- French: La vie heureuse de Léopold Z
- Directed by: Gilles Carle
- Written by: Gilles Carle
- Produced by: Jacques Bobet
- Starring: Guy L'Écuyer Monique Joly Suzanne Valéry Paul Hébert
- Narrated by: Albert Millaire
- Cinematography: Jean-Claude Labrecque
- Edited by: Werner Nold
- Music by: Paul de Margerie
- Production company: National Film Board of Canada
- Release date: 1965;
- Running time: 68 minutes
- Country: Canada
- Language: French

= The Merry World of Leopold Z =

The Merry World of Léopold Z (La vie heureuse de Léopold Z) is a 1965 comedy-drama directed by Gilles Carle that played a key role in efforts to create a popular national cinema in Quebec.

The film follows the misadventures of its title character Léopold Z. (Guy L'Écuyer), a snow plow operator for the City of Montreal, on Christmas Eve. The film incorporates documentary film footage of snow clearing in Montreal, and in fact, had been originally commissioned by the National Film Board of Canada as a documentary on snow clearing, only to be turned into a fictional film by the director. The film paints a portrait of a hapless Québécois little man, battling the winter elements as well as the demands of consumerism, sexual desire and the requirement at that time for French-speaking Quebecers to speak English to be successful.

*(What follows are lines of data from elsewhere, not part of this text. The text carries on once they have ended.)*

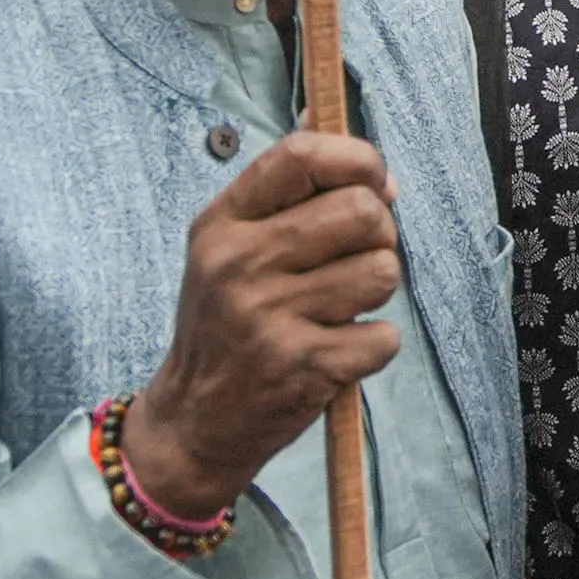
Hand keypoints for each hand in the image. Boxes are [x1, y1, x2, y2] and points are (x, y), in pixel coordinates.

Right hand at [120, 130, 403, 520]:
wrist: (194, 420)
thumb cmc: (226, 325)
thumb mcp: (228, 251)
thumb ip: (289, 200)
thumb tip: (371, 166)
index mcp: (222, 225)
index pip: (300, 157)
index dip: (357, 159)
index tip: (376, 180)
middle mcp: (240, 264)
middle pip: (361, 211)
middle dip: (380, 233)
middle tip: (357, 258)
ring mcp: (270, 316)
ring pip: (382, 270)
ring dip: (376, 291)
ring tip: (339, 307)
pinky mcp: (303, 366)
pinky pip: (385, 336)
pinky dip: (374, 345)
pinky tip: (338, 351)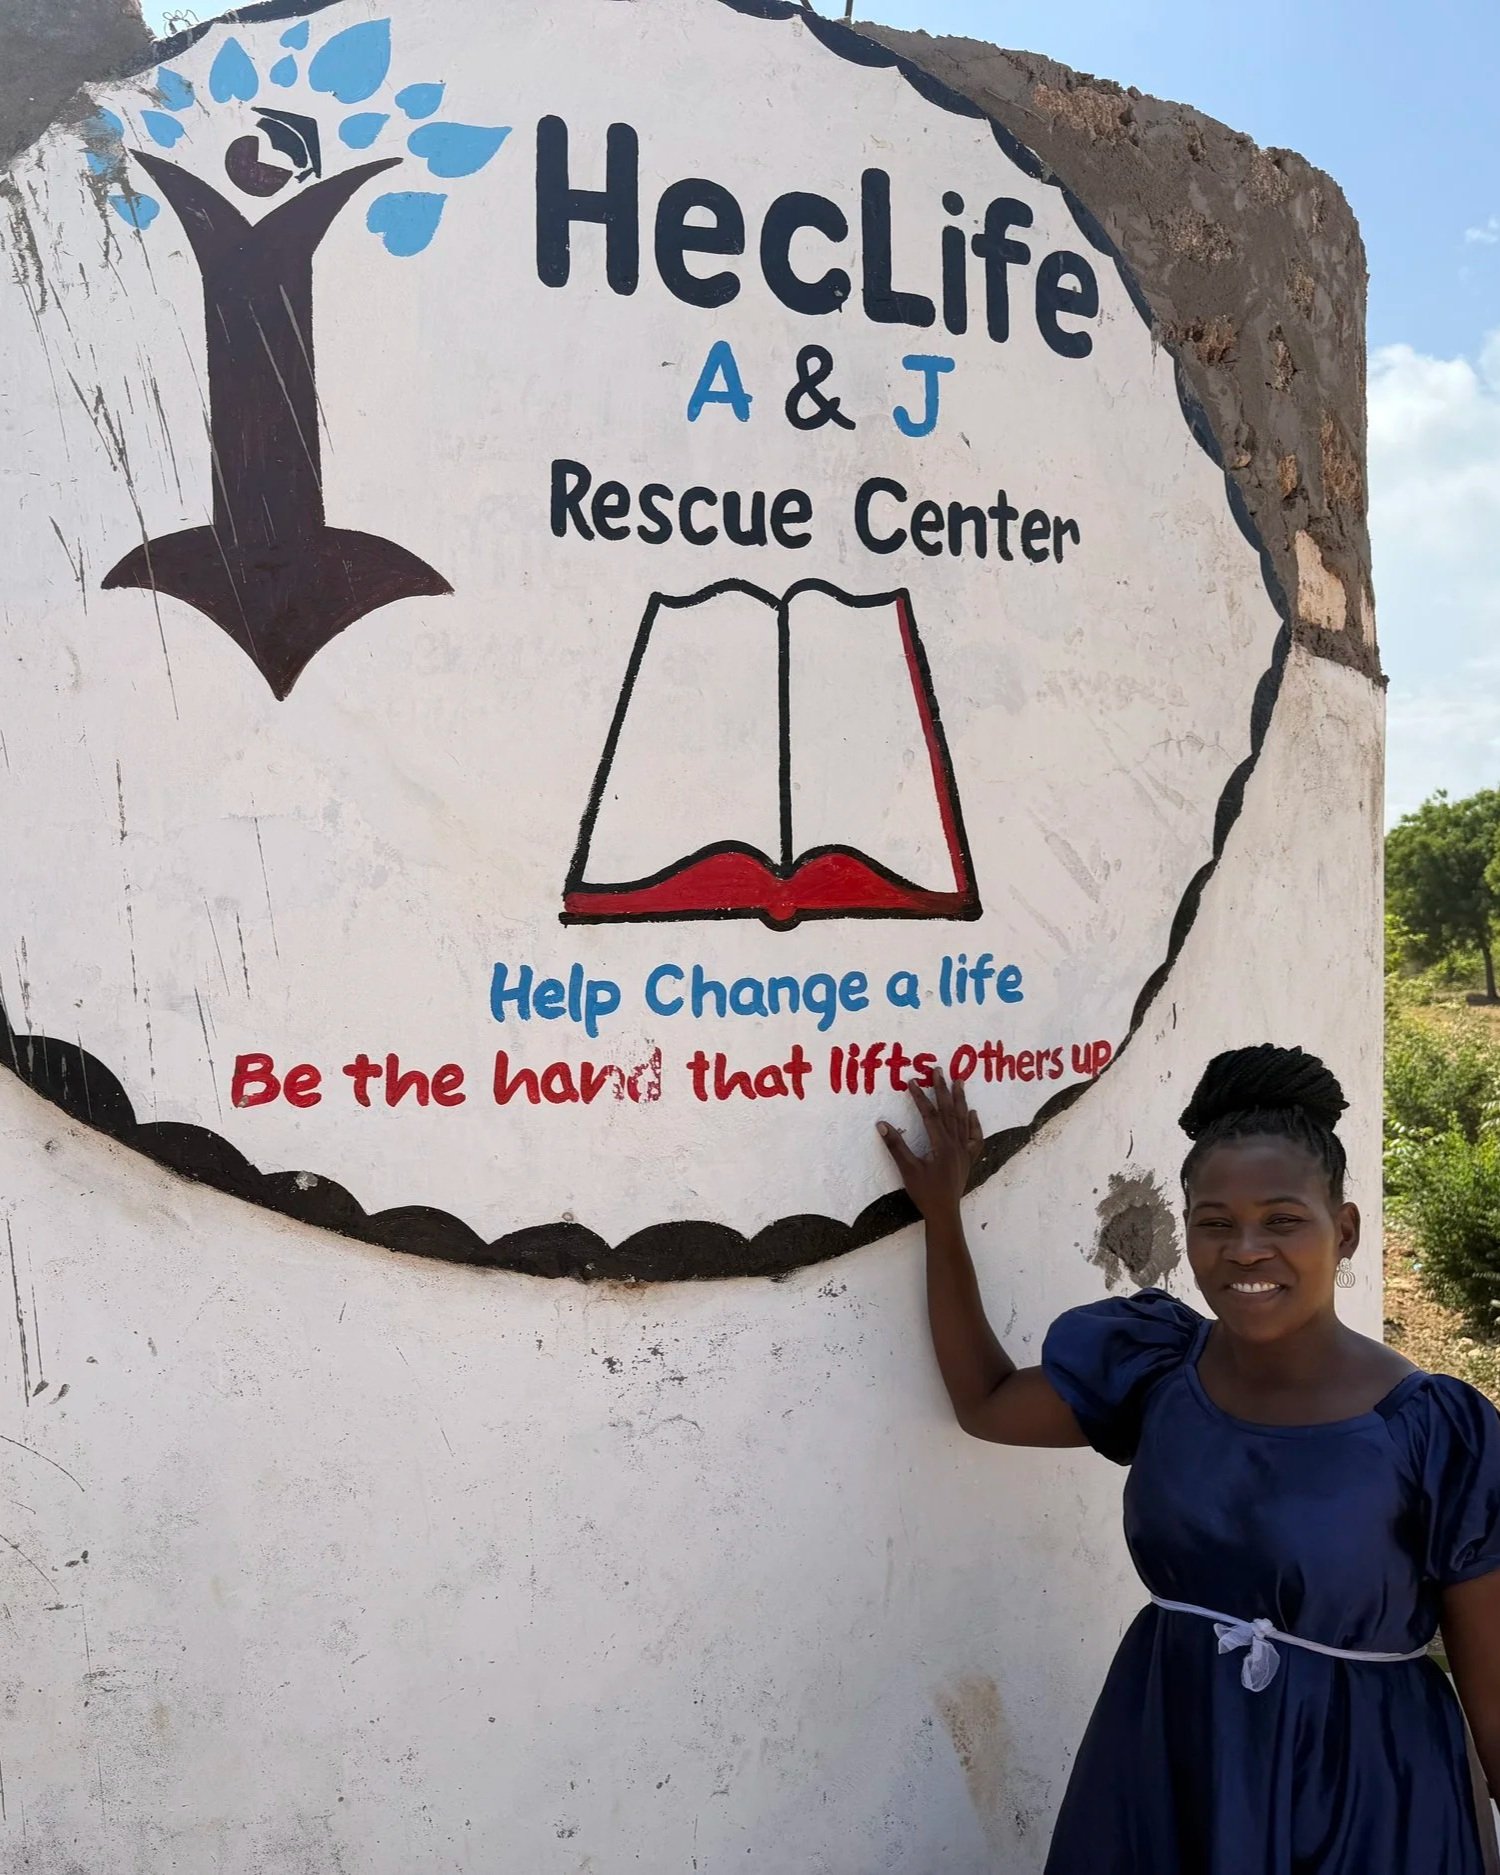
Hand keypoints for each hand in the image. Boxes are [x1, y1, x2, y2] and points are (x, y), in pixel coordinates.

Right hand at [878, 1072, 982, 1219]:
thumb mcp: (908, 1170)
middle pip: (949, 1111)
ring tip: (960, 1081)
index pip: (930, 1115)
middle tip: (939, 1070)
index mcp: (941, 1145)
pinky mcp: (968, 1159)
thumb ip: (896, 1146)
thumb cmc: (925, 1193)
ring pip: (963, 1120)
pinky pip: (974, 1138)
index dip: (920, 1096)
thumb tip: (882, 1124)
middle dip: (943, 1089)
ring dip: (960, 1099)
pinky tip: (972, 1113)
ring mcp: (964, 1151)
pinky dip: (974, 1124)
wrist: (944, 1213)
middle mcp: (956, 1145)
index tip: (912, 1080)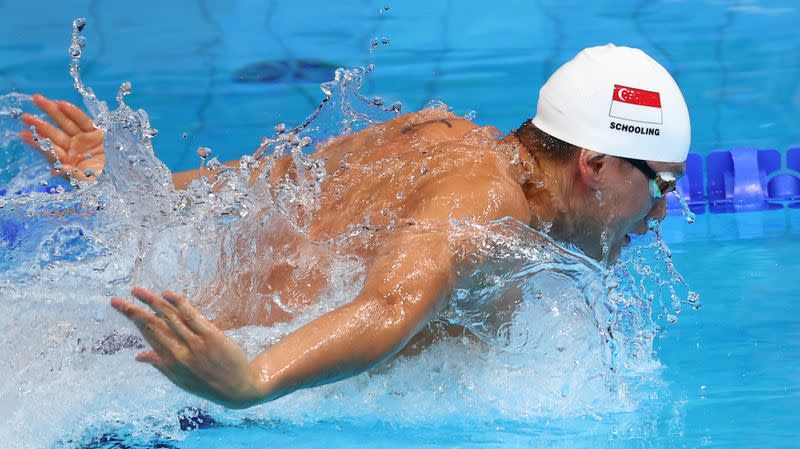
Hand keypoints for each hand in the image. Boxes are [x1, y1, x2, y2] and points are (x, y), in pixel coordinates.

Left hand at [19, 94, 105, 181]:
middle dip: (40, 124)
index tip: (23, 134)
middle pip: (54, 134)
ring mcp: (84, 140)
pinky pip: (83, 121)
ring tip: (37, 99)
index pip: (50, 151)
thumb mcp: (88, 182)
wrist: (127, 179)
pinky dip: (73, 112)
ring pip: (66, 124)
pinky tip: (62, 104)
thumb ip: (72, 175)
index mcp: (68, 164)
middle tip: (25, 116)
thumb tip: (55, 170)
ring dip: (52, 111)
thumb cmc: (106, 184)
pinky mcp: (96, 133)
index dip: (37, 142)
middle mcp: (73, 150)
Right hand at [111, 287, 263, 408]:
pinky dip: (179, 304)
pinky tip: (167, 294)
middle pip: (153, 326)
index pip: (147, 334)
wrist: (238, 389)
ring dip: (152, 302)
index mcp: (169, 362)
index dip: (133, 319)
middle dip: (133, 311)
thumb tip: (138, 356)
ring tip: (137, 291)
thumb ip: (160, 365)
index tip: (119, 306)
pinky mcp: (211, 336)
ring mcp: (195, 343)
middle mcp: (178, 352)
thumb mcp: (181, 380)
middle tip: (117, 300)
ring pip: (169, 318)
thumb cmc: (208, 383)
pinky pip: (192, 316)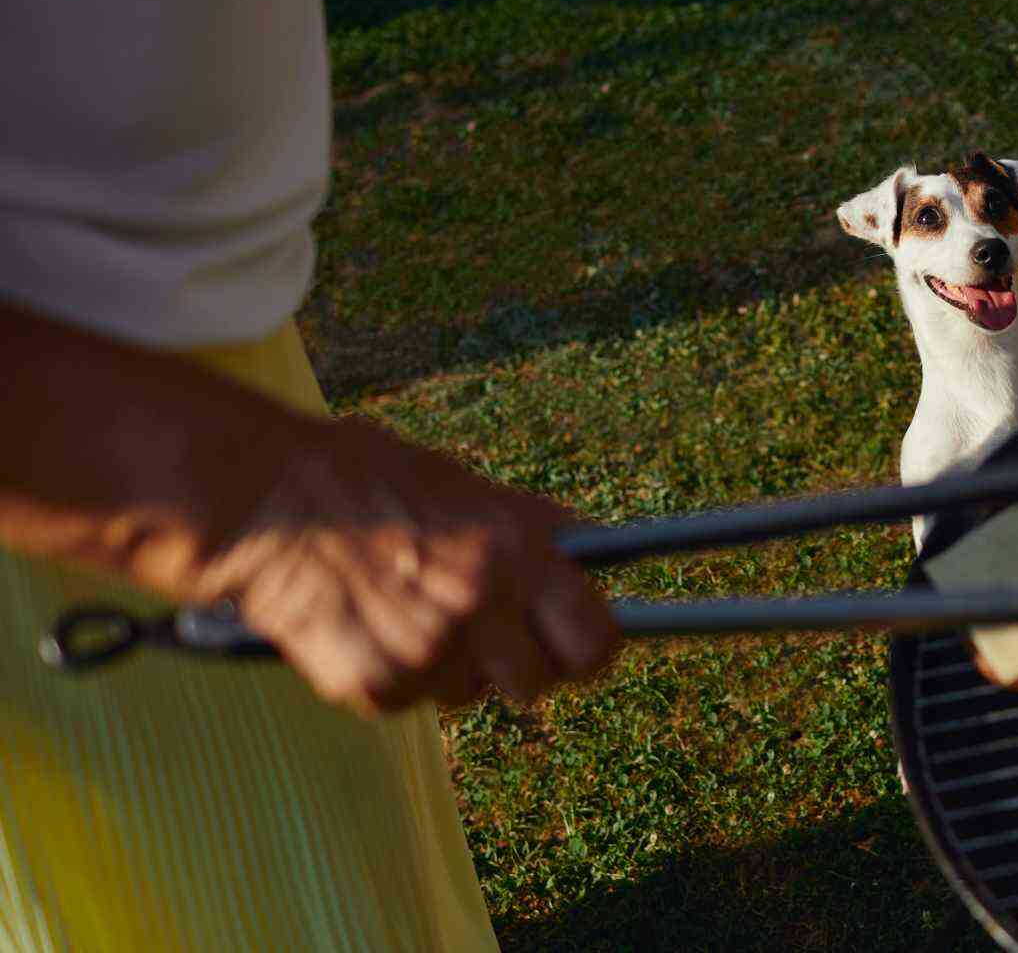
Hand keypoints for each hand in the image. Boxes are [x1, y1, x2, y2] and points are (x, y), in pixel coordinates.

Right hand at [193, 416, 616, 715]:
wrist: (257, 499)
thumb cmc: (363, 480)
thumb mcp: (468, 489)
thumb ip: (529, 534)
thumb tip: (588, 563)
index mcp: (515, 551)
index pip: (596, 640)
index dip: (589, 648)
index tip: (577, 645)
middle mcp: (480, 606)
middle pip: (537, 683)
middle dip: (519, 665)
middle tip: (487, 633)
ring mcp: (426, 651)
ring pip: (469, 694)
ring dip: (451, 668)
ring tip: (407, 611)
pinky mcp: (372, 684)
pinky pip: (408, 700)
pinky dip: (394, 676)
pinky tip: (367, 626)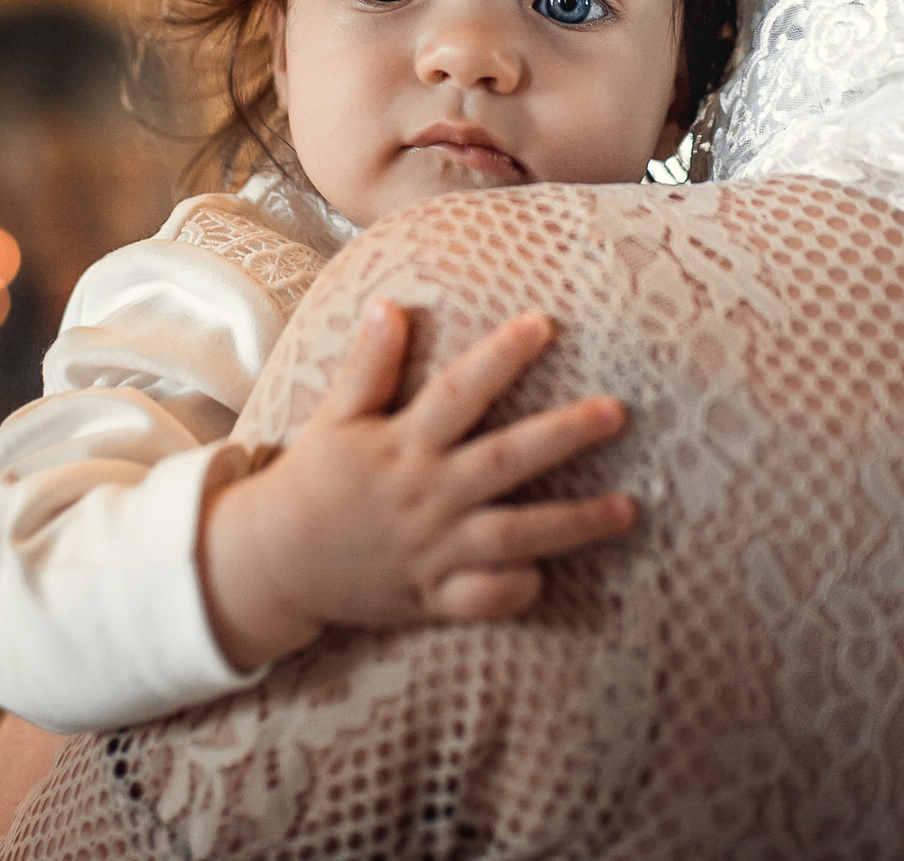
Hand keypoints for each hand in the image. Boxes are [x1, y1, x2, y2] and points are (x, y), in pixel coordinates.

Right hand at [198, 299, 635, 672]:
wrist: (274, 563)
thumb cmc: (314, 480)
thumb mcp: (334, 418)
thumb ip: (368, 366)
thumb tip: (391, 305)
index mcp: (402, 445)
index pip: (458, 392)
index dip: (500, 357)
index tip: (544, 324)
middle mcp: (424, 495)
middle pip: (504, 462)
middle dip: (563, 437)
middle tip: (617, 412)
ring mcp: (432, 550)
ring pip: (512, 537)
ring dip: (572, 525)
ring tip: (629, 510)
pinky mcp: (431, 597)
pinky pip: (483, 600)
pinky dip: (514, 590)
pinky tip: (550, 575)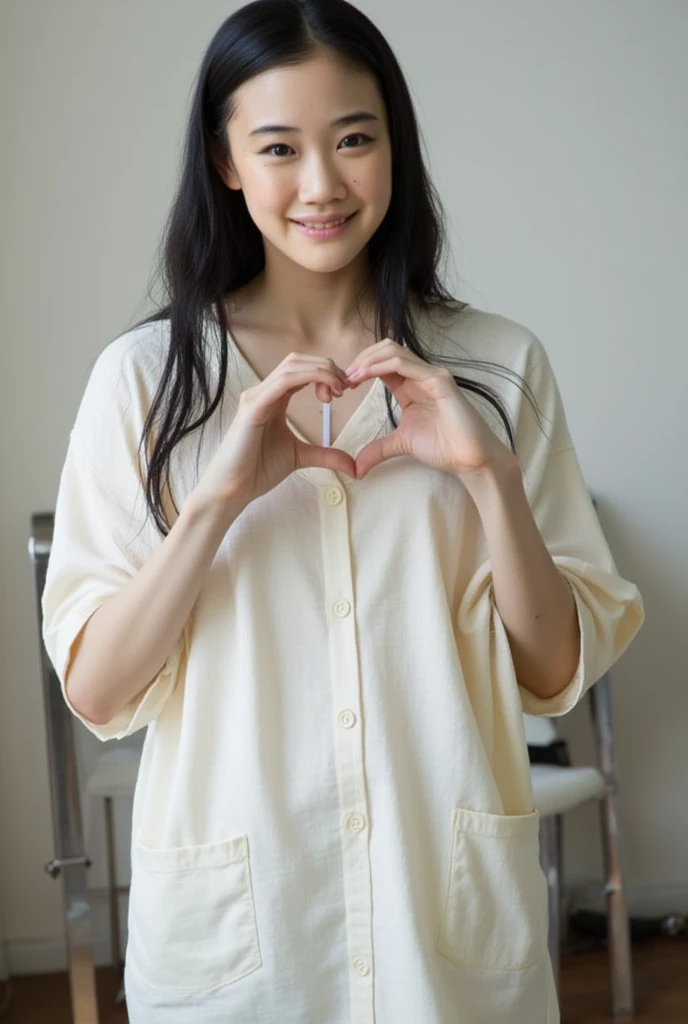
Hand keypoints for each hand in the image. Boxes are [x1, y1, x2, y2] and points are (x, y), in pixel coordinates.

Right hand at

As with other Quebec NFB films of the period, the film incorporates Direct Cinema techniques. It is also a film with a strong political point of view, with Carle intending his central character to be a "pre-revolutionary" figure, representing how the Québécois people were being exploited by a capitalist, English-speaking power structure.

Ironically, while the film portrays a plow operator battling a traditional Montreal snow storm, an almost snowless winter meant that Carle had to film sporadically over 18 months. The film would go on to win first prize in the feature films category at the Festival of Canadian Films, held as part of the 1965 Montreal International Film Festival.